Baha'i scripture requires that every House of Worship be nine-sided and circular, but says nothing about domes, minarets, or steeples. The Lotus Temple fulfills the mandate with nine doors that open onto a central hall 34.3 meters tall, capable of seating 1,300 and holding up to 2,500. There are no pictures, statues, or images inside -- the architecture itself is the statement. The nine surrounding ponds, fed by water that cools the building naturally, extend the footprint to 26 acres. Sahba saved a portion of the construction budget to build a greenhouse for studying which indigenous plants would thrive on the grounds. The result is a landscape that feels less like a religious campus than a botanical garden with a masterpiece at its center.

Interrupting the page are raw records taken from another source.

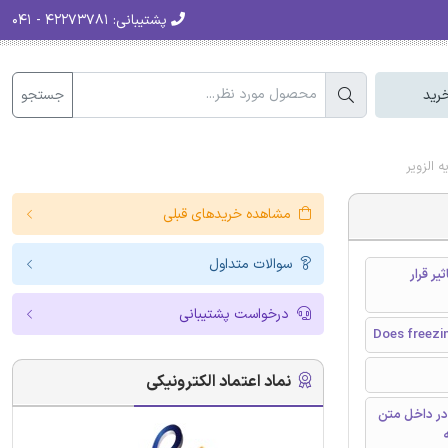
پشتیبانی:
۴۲۲۷۳۷۸۱ - ۰۴۱
جستجو
رید
 الزویر
مشاهده خریدهای قبلی
سوالات متداول
ر قرار
درخواست پشتیبانی
Does freezin
نماد اعتماد الکترونیکی
در داخل متن
ه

The temple's surface is clad in white marble quarried from Mount Pentelikon in Greece, connecting a modern Indian temple to a lineage of stone that includes the Parthenon and the Temple of Zeus. The choice was both aesthetic and symbolic: Pentelic marble ages to a warm honey tone, and its crystalline structure catches light in ways that change throughout the day. But Delhi's air is not Athens's. Like the Taj Mahal, the Lotus Temple is slowly discoloring under the pressure of vehicle exhaust and industrial pollution. The white petals are acquiring patches of grey and yellow, a 21st-century problem settling onto a material that has survived since antiquity. The temple was the first in Delhi to install solar panels, generating 120 kilowatts of its 500-kilowatt electricity needs -- a practical gesture toward the environment that is simultaneously attacking its facade.

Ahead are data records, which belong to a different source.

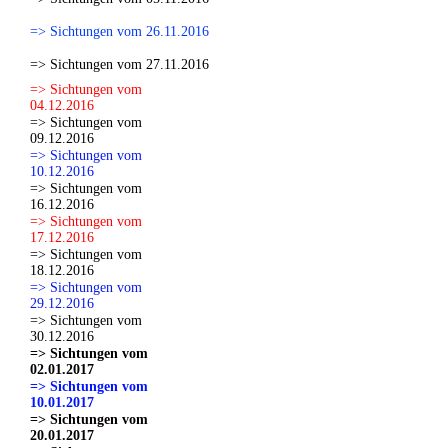
=> Sichtungen vom 26.11.2016
=> Sichtungen vom 27.11.2016
=> Sichtungen vom
04.12.2016
=> Sichtungen vom
09.12.2016
=> Sichtungen vom
10.12.2016
=> Sichtungen vom
16.12.2016
=> Sichtungen vom
17.12.2016
=> Sichtungen vom
18.12.2016
=> Sichtungen vom
29.12.2016
=> Sichtungen vom
30.12.2016
=> Sichtungen vom
02.01.2017
=> Sichtungen vom
10.01.2017
=> Sichtungen vom
20.01.2017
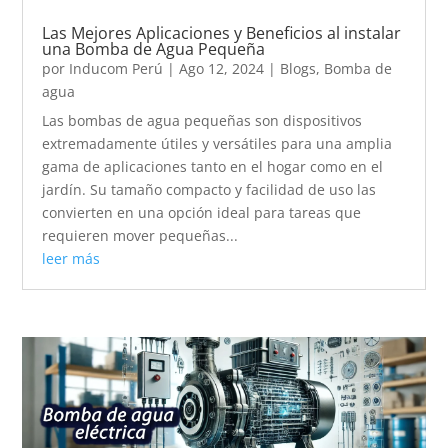
Las Mejores Aplicaciones y Beneficios al instalar
una Bomba de Agua Pequeña
por
Inducom Perú
|
Ago 12, 2024
|
Blogs
,
Bomba de
agua
Las bombas de agua pequeñas son dispositivos
extremadamente útiles y versátiles para una amplia
gama de aplicaciones tanto en el hogar como en el
jardín. Su tamaño compacto y facilidad de uso las
convierten en una opción ideal para tareas que
requieren mover pequeñas...
leer más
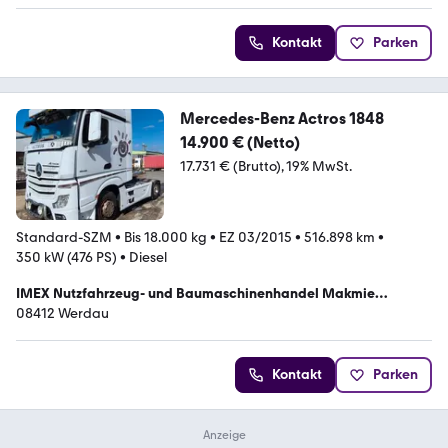
Kontakt
Parken
Mercedes-Benz Actros 1848
14.900 € (Netto)
17.731 € (Brutto)
19% MwSt.
Standard-SZM
•
Bis 18.000 kg
•
EZ 03/2015
•
516.898 km
•
350 kW (476 PS)
•
Diesel
IMEX Nutzfahrzeug- und Baumaschinenhandel Makmie
Jebrahim
08412 Werdau
Kontakt
Parken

When the Lotus Temple opened to the public on January 1, 1987, more than 10,000 people visited on the first day. The pace has not slowed. By 2001, CNN reported 70 million cumulative visitors. By 2014, India's permanent delegation to UNESCO put the number at over 100 million. On peak holidays, the temple receives up to 100,000 visitors in a single day. The Illuminating Engineering Society of North America called it the "Taj Mahal of the Twentieth Century." The Architectural Society of China named it one of 100 canonical works of 20th-century architecture. The Encyclopaedia Britannica recognized it as an outstanding achievement. And the Interfaith Forum on Religion, Art and Architecture -- an affiliate of the American Institute of Architects -- praised it as "an extraordinary feat of design, construction, and appropriateness of expression." For a building where no one is allowed to give a speech, it has generated a remarkable amount of conversation.
Located at 28.553N, 77.259E in south New Delhi, near Nehru Place and Kalkaji. The white lotus-shaped structure is distinctive from the air, surrounded by nine ponds and 26 acres of gardens. Nearest major airport is Indira Gandhi International Airport (VIDP), approximately 18 km southwest. The temple sits on the western bank of the Yamuna River. Best viewed at lower altitudes in clear weather; the white marble petals contrast sharply with the surrounding urban landscape.